# Lo que harás:
1: Responde estas preguntas con datos del texto sobre Éric Rohmer:
(a) ¿Cuál es el nombre real del cineasta?
(b) ¿Qué cámara no desdeña de tarde en tarde su equipo de rodaje?
(c) ¿Qué dos películas se mencionan como prueba de que su estilo no varía sustancialmente?
2: Transcribe el pasaje del texto sobre Éric Rohmer que empieza en "Da igual que" y termina en "Marquesa de O.".
3: Prosigue el texto sobre Éric Rohmer a partir de su última oración.

El cineasta galo recrea la Revolución Francesa en La inglesa y el duque
Si la filmografía de Éric Rohmer —nombre artístico de Maurice Schérer— tiene un defecto, este residía hasta ahora en la homogeneidad quizá excesiva de su estilo y el muy elevado pero casi constante nivel de calidad alcanzado una y otra vez, con muy raros y muy relativos altibajos: no es grande la distancia que separa su mejor película de la menos buena. Se diría que apenas hay en su obra lugar para la sorpresa, pues alcanza cuanto se propone, tal vez al coste de aspirar a unos objetivos modestos. Consciente de sus límites y sus afinidades, nunca dispuesto a contrariar sus gustos ni sus principios, Rohmer escribe y realiza sus películas de tal modo que suelen ser impecables, perfectas en su género, aunque puede que no excesivamente estimulantes.
Da igual que en ocasiones la larga maduración de sus guiones se vea reemplazada por impulsos, que los ensayos alguna vez hayan cedido el paso a una relativa improvisación, que su ligero equipo de rodaje no desdeñe de tarde en tarde la cámara de 16 mm. Incluso el excepcional abandono del presente y del entorno local —parisino o provinciano, laboral o de vacaciones— no supone una variación sustancial de su estilo, pese a coincidir siempre con adaptaciones de obras literarias preexistentes —en lugar de historias originales, a menudo concebidas en series de películas que son variaciones sobre un mismo tema—, y ahí están para probarlo tanto Perceval le Gallois como La Marquesa de O.

# Registros de datos:
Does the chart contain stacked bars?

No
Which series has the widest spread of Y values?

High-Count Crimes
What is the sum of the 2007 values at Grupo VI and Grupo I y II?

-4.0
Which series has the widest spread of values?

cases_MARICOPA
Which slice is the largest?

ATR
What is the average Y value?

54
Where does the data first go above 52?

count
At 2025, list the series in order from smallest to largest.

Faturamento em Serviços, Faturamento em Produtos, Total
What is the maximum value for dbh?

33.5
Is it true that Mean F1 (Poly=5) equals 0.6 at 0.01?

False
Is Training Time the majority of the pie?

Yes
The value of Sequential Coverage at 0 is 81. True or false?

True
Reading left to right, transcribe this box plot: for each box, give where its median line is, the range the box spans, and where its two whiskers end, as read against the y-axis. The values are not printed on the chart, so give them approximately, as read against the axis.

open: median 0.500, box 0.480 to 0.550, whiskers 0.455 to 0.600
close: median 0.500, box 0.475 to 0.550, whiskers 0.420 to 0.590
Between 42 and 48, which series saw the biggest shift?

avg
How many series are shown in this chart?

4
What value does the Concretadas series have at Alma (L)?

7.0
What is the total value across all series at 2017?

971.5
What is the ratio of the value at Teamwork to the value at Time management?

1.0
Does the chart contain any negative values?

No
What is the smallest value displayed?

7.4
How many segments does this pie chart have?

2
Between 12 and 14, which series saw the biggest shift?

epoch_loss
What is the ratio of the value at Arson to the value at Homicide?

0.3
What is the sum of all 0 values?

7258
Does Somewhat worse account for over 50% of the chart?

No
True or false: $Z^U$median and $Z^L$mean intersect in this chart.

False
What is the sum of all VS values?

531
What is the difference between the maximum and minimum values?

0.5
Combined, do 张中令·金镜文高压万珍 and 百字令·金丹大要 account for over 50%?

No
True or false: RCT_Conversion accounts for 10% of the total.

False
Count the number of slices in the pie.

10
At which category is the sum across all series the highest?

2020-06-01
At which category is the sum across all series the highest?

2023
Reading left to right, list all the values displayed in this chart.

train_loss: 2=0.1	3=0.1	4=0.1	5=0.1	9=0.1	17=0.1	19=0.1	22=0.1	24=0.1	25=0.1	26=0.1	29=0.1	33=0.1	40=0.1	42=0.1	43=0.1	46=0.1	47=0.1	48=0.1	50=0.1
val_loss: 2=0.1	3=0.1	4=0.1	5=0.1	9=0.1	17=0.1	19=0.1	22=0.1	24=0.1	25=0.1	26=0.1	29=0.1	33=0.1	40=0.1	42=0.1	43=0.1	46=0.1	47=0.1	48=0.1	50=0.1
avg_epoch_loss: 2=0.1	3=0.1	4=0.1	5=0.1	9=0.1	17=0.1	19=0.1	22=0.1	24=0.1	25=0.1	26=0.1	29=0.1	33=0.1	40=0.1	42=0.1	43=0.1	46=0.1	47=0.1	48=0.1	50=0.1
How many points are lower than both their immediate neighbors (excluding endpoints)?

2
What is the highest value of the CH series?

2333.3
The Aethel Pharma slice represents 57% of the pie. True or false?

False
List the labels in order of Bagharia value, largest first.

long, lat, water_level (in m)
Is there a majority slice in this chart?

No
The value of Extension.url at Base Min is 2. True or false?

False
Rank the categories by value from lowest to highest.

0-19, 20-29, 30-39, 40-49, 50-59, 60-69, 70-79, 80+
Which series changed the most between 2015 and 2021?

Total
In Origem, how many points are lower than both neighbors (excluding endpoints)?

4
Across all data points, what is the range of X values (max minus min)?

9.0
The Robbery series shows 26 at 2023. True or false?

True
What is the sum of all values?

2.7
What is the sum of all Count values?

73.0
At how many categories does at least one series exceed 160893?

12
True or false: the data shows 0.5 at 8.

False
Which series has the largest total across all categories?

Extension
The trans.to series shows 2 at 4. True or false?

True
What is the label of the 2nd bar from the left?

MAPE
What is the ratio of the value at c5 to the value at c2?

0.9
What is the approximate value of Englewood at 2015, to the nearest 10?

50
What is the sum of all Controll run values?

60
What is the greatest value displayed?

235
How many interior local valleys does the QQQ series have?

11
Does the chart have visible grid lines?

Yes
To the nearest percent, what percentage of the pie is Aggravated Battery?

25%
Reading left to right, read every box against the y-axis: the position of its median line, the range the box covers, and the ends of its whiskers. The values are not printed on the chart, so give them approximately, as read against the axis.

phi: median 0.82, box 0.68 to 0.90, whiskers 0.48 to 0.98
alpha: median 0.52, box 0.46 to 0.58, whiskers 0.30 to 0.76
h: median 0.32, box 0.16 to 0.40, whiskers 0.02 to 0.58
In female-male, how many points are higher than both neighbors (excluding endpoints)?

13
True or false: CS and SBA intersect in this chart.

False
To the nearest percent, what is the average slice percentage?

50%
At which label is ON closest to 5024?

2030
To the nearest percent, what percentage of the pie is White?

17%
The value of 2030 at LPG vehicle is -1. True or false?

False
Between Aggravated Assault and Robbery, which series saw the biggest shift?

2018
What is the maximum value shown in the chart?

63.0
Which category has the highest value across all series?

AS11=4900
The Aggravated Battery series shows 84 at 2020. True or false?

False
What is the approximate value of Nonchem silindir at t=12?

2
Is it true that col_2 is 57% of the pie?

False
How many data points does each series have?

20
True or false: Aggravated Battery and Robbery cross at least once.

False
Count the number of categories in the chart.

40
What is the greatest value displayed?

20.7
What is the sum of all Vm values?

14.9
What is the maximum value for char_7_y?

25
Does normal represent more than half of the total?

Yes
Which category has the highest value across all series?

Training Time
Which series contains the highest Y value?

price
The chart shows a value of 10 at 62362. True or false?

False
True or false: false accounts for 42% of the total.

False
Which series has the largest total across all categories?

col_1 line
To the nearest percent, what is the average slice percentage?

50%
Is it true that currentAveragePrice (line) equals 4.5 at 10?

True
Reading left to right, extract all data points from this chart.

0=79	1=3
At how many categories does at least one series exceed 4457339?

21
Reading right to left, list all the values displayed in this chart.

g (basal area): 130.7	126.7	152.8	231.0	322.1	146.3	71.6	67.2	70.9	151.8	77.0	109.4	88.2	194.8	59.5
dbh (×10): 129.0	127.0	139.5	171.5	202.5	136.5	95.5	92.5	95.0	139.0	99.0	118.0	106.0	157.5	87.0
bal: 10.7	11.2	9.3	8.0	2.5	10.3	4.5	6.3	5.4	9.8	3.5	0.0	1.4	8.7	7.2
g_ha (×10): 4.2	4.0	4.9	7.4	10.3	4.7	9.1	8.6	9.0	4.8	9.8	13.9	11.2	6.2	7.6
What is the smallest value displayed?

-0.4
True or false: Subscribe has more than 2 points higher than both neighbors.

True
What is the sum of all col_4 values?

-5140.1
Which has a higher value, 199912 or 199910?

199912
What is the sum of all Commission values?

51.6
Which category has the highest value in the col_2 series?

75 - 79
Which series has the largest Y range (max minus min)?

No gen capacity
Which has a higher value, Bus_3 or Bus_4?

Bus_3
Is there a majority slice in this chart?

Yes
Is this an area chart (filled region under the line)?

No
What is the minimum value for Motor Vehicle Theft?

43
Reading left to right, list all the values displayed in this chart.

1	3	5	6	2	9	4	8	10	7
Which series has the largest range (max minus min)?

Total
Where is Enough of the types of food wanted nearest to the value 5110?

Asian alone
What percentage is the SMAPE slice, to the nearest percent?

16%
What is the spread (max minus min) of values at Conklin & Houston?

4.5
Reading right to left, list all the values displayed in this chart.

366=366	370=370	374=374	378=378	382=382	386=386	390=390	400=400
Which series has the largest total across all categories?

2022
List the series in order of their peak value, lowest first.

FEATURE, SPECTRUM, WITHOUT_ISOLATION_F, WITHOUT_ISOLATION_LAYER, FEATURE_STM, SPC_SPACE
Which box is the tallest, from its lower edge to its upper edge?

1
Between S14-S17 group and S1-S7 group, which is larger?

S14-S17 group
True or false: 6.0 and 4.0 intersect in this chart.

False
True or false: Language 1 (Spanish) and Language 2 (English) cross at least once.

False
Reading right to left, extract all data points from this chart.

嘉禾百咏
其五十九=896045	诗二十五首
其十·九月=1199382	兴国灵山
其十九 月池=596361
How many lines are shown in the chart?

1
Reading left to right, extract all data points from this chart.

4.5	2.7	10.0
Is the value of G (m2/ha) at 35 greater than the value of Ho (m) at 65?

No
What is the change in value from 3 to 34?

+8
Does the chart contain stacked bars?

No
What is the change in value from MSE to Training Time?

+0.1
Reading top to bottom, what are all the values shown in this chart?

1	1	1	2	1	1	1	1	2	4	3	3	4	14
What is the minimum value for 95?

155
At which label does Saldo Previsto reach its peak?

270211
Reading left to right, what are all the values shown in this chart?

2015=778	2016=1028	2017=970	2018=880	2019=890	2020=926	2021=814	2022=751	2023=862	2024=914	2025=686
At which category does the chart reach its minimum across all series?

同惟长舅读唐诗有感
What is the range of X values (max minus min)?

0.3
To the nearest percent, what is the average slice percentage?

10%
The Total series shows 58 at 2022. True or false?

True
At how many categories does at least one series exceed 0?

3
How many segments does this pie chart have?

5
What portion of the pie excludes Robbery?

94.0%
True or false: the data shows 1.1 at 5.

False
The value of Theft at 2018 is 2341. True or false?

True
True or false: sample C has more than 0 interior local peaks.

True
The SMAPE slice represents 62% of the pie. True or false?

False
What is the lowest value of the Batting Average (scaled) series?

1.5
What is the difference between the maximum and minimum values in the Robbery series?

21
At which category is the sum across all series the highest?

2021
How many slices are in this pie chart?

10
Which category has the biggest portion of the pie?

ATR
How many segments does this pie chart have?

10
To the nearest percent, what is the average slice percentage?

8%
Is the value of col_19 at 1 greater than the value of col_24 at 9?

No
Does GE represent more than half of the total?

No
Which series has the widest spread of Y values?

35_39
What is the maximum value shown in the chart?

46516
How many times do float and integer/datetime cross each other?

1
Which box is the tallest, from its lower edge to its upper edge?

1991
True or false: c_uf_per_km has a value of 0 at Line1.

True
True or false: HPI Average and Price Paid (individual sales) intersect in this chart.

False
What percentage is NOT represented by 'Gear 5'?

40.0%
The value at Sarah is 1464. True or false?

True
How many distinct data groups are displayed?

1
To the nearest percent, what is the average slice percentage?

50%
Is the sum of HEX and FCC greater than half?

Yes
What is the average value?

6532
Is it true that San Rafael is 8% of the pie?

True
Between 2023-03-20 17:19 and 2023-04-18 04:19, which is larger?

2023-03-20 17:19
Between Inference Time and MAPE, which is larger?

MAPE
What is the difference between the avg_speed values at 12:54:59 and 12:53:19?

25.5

# Respuestas a continuación:
1:
(a) Maurice Schérer.
(b) La cámara de 16 mm.
(c) Perceval le Gallois y La Marquesa de O.

2:
Da igual que en ocasiones la larga maduración de sus guiones se vea reemplazada por impulsos, que los ensayos alguna vez hayan cedido el paso a una relativa improvisación, que su ligero equipo de rodaje no desdeñe de tarde en tarde la cámara de 16 mm. Incluso el excepcional abandono del presente y del entorno local —parisino o provinciano, laboral o de vacaciones— no supone una variación sustancial de su estilo, pese a coincidir siempre con adaptaciones de obras literarias preexistentes —en lugar de historias originales, a menudo concebidas en series de películas que son variaciones sobre un mismo tema—, y ahí están para probarlo tanto Perceval le Gallois como La Marquesa de O.

3:
Relativa improvisación
Algunos —los menos entusiastas— le han reprochado una cierta monotonía, de la que sólo se libra —y no absolutamente siempre— el que es capaz de apreciar las sutiles variantes que introduce en tramas leves y muy parecidas. Podría criticarse a Rohmer, paradójicamente, por la excesiva perfección de su trabajo, por su nada forzada fidelidad a sí mismo. No nos habla en primera persona, ni nos cuenta su vida, ni siquiera en clave, pero es indudablemente un autor, y da sin falta —y sin subrayado alguno— su punto de vista; sus películas son inconfundibles, pese a la sobriedad y aparente transparencia de su estilo cinematográfico, y al elaboradísimo “aire de espontaneidad” que tienen casi sin excepción sus intérpretes, sean principiantes o veteranos, maduros o jovencísimos.
Abrir una ventana
Se ha definido su manera de encuadrar y filmar como “abrir una ventana”; a lo sumo, como mirar a través de su cristal, sin que éste se note. Mueve la cámara con tal funcionalidad, siempre al servicio de los actores y de su visibilidad para el espectador, que parece como si permaneciese quieta. Su tendencia al orden y a la claridad explica que parezcan sencillas e incluso fáciles de hacer películas sumamente complejas, de cimientos y armazón tan sólidos como invisibles, y que, a pesar de sus abundantes diálogos, nada tengan de literarias, menos aún de teatrales.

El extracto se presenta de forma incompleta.